(Stored data)
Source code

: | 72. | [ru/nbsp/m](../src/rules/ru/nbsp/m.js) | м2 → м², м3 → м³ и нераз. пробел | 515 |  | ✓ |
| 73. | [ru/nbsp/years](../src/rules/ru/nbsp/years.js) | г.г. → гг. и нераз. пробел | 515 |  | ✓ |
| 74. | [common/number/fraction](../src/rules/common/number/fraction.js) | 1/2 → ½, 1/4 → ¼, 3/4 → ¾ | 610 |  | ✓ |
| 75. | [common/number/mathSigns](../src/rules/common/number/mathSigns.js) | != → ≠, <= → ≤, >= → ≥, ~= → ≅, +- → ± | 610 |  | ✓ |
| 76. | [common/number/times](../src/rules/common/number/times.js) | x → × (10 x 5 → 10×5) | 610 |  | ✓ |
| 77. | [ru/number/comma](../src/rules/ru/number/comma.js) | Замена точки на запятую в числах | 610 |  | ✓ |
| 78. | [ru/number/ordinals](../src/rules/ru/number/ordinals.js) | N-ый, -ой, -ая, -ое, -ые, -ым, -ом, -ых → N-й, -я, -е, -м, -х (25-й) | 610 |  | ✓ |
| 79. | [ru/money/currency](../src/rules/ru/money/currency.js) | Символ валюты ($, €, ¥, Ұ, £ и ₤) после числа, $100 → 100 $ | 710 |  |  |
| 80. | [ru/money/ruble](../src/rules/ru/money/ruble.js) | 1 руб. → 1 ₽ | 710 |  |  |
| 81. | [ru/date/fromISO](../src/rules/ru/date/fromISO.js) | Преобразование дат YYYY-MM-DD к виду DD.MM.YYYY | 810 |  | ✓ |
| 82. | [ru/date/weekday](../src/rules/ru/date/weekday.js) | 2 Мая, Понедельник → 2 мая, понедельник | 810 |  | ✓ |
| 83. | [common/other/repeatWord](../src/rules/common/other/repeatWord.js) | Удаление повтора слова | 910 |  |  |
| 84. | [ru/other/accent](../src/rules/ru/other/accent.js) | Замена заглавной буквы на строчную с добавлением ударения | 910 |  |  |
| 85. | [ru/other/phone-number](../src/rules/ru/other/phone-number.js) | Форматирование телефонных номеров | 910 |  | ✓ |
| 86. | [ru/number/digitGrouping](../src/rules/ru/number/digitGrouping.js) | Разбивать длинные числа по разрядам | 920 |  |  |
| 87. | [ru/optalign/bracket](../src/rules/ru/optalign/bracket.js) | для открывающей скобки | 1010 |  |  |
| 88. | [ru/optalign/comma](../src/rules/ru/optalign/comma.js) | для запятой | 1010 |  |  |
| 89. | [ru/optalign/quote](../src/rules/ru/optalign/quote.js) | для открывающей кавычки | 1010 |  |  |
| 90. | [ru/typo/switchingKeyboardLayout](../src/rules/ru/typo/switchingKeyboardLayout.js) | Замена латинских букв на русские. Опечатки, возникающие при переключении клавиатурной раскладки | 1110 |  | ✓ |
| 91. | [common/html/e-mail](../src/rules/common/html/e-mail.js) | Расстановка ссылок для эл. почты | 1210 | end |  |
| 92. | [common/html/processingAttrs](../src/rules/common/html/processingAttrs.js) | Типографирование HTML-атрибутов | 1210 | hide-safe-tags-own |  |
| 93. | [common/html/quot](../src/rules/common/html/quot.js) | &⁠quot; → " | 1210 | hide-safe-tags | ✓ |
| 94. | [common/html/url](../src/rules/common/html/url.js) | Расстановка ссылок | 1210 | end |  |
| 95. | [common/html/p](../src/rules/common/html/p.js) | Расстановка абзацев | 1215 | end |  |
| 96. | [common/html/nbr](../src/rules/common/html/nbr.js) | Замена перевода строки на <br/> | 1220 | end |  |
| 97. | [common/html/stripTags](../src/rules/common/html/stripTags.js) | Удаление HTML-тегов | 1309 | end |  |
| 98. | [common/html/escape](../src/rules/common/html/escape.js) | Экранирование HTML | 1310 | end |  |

Required work: When the line with "78. | [ru/number/ordinals](../src/rules/ru/number/ordinals.js)" is reached in the data above, start copying there, and copy each line exactly until the line with "81. | [ru/date/fromISO](../src/rules/ru/date/fromISO.js)" has been copied; copy nothing else.

Exercise result:
| 78. | [ru/number/ordinals](../src/rules/ru/number/ordinals.js) | N-ый, -ой, -ая, -ое, -ые, -ым, -ом, -ых → N-й, -я, -е, -м, -х (25-й) | 610 |  | ✓ |
| 79. | [ru/money/currency](../src/rules/ru/money/currency.js) | Символ валюты ($, €, ¥, Ұ, £ и ₤) после числа, $100 → 100 $ | 710 |  |  |
| 80. | [ru/money/ruble](../src/rules/ru/money/ruble.js) | 1 руб. → 1 ₽ | 710 |  |  |
| 81. | [ru/date/fromISO](../src/rules/ru/date/fromISO.js) | Преобразование дат YYYY-MM-DD к виду DD.MM.YYYY | 810 |  | ✓ |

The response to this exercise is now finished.